The parent is REFERRAL_DISCHARGE. I need the file name exactly how you have it plus the individual value from REFERRAL_ID to make it easy to link to the data included. We are a not-for-profit organization and we have to report to the Ministry of Health and our data is to be packed as individual XML files. We are not dealing with huge files (this one is only 316kb).

Since the input file is under 10MB it makes sense to Load it all at once rather than using the Open method for read mode. Also, it is easier to pick out the data for naming the output file using an in-memory XML document than being restricted by forward-only file read mode. Here's the script to divide the XML into files with one REFERRAL_DISCHARGE each:

split()
{
  CMarkup xmlInput;
  xmlInput.Load( "split.xml" );
  int nFileCount = 0;
  while ( xmlInput.FindElem("//REFERRAL_DISCHARGE") )
  {
    ++nFileCount;
    xmlInput.FindChildElem( "REFERRAL_ID" );
    str sID = xmlInput.GetChildData();
    str sFilename = "test" + "_" + sID + "_"+ nFileCount + ".xml";
    WriteTextFile( sFilename, xmlInput.GetSubDoc() );
  }
  return nFileCount;
}

In this simple REFERRAL_DISCHARGE subdocument the REFERRAL_ID is a child element and we can find it using the FindChildElem method while keeping the main position at the REFERRAL_DISCHARGE element. This allows us to still retrieve the whole REFERRAL_DISCHARGE subdocument with GetSubDoc after building the filename.

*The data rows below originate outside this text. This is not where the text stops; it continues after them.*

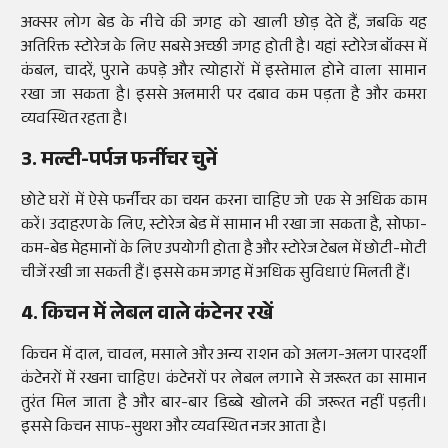
अक्सर लोग बेड के नीचे की जगह को खाली छोड़ देते हैं, जबकि यह
अतिरिक्त स्टोरेज के लिए सबसे अच्छी जगह होती है। यहां स्टोरेज बॉक्स में
कंबल, चादरें, पुराने कपड़े और त्योहारों में इस्तेमाल होने वाला सामान
रखा जा सकता है। इससे अलमारी पर दबाव कम पड़ता है और कमरा
व्यवस्थित रहता है।
3. मल्टी-पर्पज फर्नीचर चुनें
छोटे घरों में ऐसे फर्नीचर का चयन करना चाहिए जो एक से अधिक काम
करें। उदाहरण के लिए, स्टोरेज बेड में सामान भी रखा जा सकता है, सोफा-
कम-बेड मेहमानों के लिए उपयोगी होता है और स्टोरेज टेबल में छोटी-मोटी
चीजें रखी जा सकती हैं। इससे कम जगह में अधिक सुविधाएं मिलती हैं।
4. किचन में लेबल वाले कंटेनर रखें
किचन में दाल, चावल, मसाले और अन्य राशन को अलग-अलग पारदर्शी
कंटेनरों में रखना चाहिए। कंटेनरों पर लेबल लगाने से जरूरत का सामान
तुरंत मिल जाता है और बार-बार डिब्बे खोलने की जरूरत नहीं पड़ती।
इससे किचन साफ-सुथरा और व्यवस्थित नजर आता है।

If the source is a large XML file, and loading it all into memory is not feasable, it is still pretty simple:

split()
{
  CMarkup xmlInput, xmlReferralDischarge;
  xmlInput.Open( "big_split.xml", MDF_READFILE );
  int nFileCount = 0;
  while ( xmlInput.FindElem("//REFERRAL_DISCHARGE") )
  {
    ++nFileCount;
    xmlReferralDischarge.SetDoc( xmlInput.GetSubDoc() );
    xmlReferralDischarge.FindChildElem( "REFERRAL_ID" );
    str sID = xmlReferralDischarge.GetChildData();
    str sFilename = "test" + "_" + sID + "_"+ nFileCount + ".xml";
    xmlReferralDischarge.Save( sFilename );
  }
  xmlInput.Close();
  return nFileCount;
}

Since each individual REFERRAL_DISCHARGE subdocument is small, we populate xmlReferralDischarge in-memory using SetDoc, grab the ID out of it, and then use the Save method to write the file.

And it is not too hard to put multiple subdocuments into each output file and to split XML into very large files from an extremely large file. In Split XML file into smaller pieces and the video of an XML splitter script I put multiple subdocuments into each output file and use "file mode" to keep a low footprint.